Por Luciana Gurgel 

Luciana Gurgel

Ao mesmo tempo em que cobram inclusão e diversidade das empresas e da sociedade, organizações de mídia nem sempre escapam de críticas por suas condutas.

O constrangimento mais recente envolve o New York Times. Na semana passada, a Associação Nacional de Jornalistas Hispânicos, a Associação de Jornalistas Asiático-Americanos e a Associação Nacional de Jornalistas Negros uniram-se para condenar o jornal em resposta a um levantamento feito pelo NewsGuild de Nova York, o sindicato dos funcionários do Times.

O problema não foi a quantidade de profissionais negros, hispânicos ou asiáticos nos quadros do jornal, e sim algo mais subjetivo: uma alegada discriminação nas avaliações de desempenho.

A análise do sindicato, com base em dados fornecidos pelo próprio New York Times, constatou que em 2021 mais da metade (56,1%) dos membros do Latino Guild, 39% dos membros do Asian Guild e 37% dos membros do Black Guild que trabalhavam havia três anos ou menos no jornal receberam classificação baixa. Já entre os profissionais sindicalizados brancos, apenas 25,9% foram mal avaliados.

O caso expõe preconceitos velados, que resistem a programas e políticas, nem sempre visíveis e fáceis de serem desconstruídos. E que não são um problema somente do New York Times.

As três associações elogiaram o Times por identificar deficiências quando anunciou um plano para tornar a empresa mais inclusiva, em 2021. O jornal admitiu na época que seus sistemas de recursos humanos e as práticas de gestão “permaneciam subdesenvolvidos”. E assumiu que sem sistemas funcionando bem para definir as maneiras pelas quais as pessoas vivenciam uma organização − contratação, feedback e avaliações, desenvolvimento − a informalidade pode levar a uma falta de consistência e de justiça.

Mas para as três associações não houve avanços desde então. A insatisfação foi agravada pelo fato de o jornal não se ter mostrado aberto ao diálogo, segundo afirmaram as entidades.

Depois que o levantamento foi publicado, uma porta-voz do Times, Danielle Rhoades, disse à NPR (National Public Radio, a rede pública de notícias americana) que as classificações não refletiam preconceito… mas que a empresa estava trabalhando para melhorar o sistema.

O problema apontado pelos representantes dos funcionários vai além de insatisfações ou injustiças individuais.
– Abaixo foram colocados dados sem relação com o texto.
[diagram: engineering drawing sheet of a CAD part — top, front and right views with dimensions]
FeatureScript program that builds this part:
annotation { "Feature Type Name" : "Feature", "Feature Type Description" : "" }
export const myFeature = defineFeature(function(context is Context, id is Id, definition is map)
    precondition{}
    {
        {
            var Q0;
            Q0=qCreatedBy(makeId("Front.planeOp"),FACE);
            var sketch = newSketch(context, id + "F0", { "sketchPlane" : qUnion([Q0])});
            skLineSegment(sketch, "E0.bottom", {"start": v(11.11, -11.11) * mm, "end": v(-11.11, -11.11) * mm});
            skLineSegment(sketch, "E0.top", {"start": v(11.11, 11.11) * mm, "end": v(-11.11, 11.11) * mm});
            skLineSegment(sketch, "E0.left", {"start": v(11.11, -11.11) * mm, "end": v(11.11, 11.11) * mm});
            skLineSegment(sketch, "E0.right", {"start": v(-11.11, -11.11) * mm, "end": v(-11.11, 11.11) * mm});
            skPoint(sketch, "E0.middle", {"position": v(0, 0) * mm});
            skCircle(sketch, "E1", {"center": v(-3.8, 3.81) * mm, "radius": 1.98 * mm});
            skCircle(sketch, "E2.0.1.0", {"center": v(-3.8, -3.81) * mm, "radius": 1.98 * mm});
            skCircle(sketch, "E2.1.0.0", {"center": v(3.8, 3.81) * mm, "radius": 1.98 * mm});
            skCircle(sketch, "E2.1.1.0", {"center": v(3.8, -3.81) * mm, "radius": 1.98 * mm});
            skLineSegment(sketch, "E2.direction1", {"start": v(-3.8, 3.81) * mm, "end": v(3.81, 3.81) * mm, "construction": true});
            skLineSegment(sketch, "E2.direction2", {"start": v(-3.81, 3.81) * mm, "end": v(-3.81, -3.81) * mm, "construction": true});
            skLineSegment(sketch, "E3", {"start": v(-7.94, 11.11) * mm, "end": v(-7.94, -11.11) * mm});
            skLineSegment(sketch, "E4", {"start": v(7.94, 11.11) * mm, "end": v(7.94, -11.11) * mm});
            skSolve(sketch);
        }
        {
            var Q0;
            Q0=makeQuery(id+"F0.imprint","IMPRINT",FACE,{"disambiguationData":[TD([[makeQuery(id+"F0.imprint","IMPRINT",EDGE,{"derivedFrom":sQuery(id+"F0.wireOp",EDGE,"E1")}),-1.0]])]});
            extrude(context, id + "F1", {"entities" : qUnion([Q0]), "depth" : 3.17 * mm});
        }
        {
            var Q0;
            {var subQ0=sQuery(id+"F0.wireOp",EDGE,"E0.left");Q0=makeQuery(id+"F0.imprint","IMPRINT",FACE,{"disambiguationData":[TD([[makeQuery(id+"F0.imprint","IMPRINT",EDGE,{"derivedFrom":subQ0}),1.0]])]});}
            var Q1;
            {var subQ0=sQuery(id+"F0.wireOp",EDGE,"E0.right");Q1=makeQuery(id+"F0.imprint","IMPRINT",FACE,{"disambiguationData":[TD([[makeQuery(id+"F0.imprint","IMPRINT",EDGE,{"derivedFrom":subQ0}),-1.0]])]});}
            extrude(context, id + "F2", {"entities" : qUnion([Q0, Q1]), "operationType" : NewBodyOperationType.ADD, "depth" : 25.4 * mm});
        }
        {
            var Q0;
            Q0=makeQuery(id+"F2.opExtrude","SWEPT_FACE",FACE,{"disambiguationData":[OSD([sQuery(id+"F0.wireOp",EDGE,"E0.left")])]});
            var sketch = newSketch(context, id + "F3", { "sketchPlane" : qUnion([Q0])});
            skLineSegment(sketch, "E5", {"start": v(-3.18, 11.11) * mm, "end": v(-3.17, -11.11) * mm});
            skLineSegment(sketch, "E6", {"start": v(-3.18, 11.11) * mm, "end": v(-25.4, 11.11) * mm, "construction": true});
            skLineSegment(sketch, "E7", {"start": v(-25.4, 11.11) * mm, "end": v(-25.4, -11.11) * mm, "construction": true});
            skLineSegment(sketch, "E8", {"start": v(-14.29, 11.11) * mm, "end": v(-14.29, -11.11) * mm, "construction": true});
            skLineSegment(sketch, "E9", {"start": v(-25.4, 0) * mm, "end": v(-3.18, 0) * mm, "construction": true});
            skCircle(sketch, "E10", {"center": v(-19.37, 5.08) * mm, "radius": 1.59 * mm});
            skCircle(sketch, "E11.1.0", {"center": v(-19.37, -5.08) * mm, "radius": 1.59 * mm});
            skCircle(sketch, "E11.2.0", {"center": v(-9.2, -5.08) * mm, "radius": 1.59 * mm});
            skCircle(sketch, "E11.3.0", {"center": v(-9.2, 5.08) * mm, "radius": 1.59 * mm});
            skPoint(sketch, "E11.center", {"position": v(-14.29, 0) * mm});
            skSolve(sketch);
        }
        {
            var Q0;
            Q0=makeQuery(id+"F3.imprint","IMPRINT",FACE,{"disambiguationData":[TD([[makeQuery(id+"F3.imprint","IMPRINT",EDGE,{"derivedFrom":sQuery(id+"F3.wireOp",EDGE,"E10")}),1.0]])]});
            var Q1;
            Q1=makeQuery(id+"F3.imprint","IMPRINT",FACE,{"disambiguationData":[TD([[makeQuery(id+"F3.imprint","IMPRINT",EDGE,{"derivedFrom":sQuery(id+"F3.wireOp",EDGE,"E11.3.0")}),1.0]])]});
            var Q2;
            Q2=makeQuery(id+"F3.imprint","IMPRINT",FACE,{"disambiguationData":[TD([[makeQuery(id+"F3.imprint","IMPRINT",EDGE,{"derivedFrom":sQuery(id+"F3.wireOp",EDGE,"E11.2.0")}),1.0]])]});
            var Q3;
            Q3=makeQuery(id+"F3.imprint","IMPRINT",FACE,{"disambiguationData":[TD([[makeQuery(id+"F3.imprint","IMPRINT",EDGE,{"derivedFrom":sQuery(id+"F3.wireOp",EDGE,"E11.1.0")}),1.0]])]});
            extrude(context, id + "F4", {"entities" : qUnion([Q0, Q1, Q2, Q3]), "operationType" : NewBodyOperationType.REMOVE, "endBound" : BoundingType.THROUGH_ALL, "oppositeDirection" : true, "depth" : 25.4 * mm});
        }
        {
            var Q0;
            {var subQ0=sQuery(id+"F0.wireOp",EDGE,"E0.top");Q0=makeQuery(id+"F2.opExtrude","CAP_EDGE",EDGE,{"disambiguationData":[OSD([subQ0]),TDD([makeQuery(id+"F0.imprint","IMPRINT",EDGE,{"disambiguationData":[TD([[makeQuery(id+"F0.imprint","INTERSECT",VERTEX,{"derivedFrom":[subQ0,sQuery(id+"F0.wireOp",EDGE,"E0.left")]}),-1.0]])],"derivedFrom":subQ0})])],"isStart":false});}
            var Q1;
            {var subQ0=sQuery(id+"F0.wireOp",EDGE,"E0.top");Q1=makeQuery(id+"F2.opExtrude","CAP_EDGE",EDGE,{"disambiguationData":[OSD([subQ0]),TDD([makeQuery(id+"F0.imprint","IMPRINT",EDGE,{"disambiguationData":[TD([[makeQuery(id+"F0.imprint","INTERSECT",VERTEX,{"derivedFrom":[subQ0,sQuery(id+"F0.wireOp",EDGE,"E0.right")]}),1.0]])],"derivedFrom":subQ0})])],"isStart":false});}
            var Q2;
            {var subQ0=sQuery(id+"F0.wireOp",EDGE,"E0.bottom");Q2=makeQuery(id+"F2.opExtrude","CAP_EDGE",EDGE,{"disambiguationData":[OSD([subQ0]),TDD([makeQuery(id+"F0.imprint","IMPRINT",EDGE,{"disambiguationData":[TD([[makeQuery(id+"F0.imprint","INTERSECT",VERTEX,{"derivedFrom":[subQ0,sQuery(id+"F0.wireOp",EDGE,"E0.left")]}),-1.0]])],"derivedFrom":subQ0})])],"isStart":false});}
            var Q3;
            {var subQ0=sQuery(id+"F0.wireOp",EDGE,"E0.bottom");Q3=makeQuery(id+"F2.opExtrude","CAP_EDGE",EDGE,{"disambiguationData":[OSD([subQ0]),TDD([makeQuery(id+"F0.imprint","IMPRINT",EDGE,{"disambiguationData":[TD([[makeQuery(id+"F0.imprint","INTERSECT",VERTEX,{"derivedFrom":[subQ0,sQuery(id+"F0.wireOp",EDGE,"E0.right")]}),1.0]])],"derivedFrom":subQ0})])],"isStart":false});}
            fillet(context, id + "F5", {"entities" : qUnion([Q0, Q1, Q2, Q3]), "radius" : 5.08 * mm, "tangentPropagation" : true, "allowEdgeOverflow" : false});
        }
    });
Jornalistas talentosos − ou profissionais talentosos de qualquer outra companhia em que isso também aconteça − tendem a mudar de emprego. E isso torna mais difícil atingir as metas de equidade e inclusão na força de trabalho. A reportagem da NPR citou jornalistas que disseram ter saído do New York Times diante de avaliações frustrantes e incompatíveis com o feedback recebido verbalmente.

Nem todos concordam com essa visão. Jenny Holland, uma jornalista irlandesa-americana que já trabalhou no NYT, escreveu um artigo na revista britânica Spike (reduto de gente “anti-woke”) sobre o assunto, afirmando nunca ter experimentado racismo no jornal.

Sendo ela uma bonita mulher branca de olhos bem azuis, talvez fosse difícil mesmo. Ela não questiona os dados do relatório, mas sugere que “obcecados” enxergam racismo onde não existe. E que as acusações poderiam estar relacionadas a negociações de acordo salarial, com o sindicato acusando o jornal “do pecado mais grave na América liberal, o racismo”.

Se há motivações trabalhistas ou não, o fato é que o relatório tem números, não apenas queixas isoladas ou subjetivas, lembrando a expressão “contra fatos não há argumentos”.

Na manifestação conjunta, Michelle Ye Hee Lee, presidente da organização de jornalistas asiáticos, defendeu a necessidade de as redações questionarem suas culturas e sistemas internos que marginalizam jornalistas de outras etnias e são responsáveis por criar ou contribuir para desequilíbrios − incluindo as avaliações de desempenho.

Um bom alerta, que vale para qualquer tipo de empresa, pois como diz outra expressão popular, “o diabo mora nos detalhes”.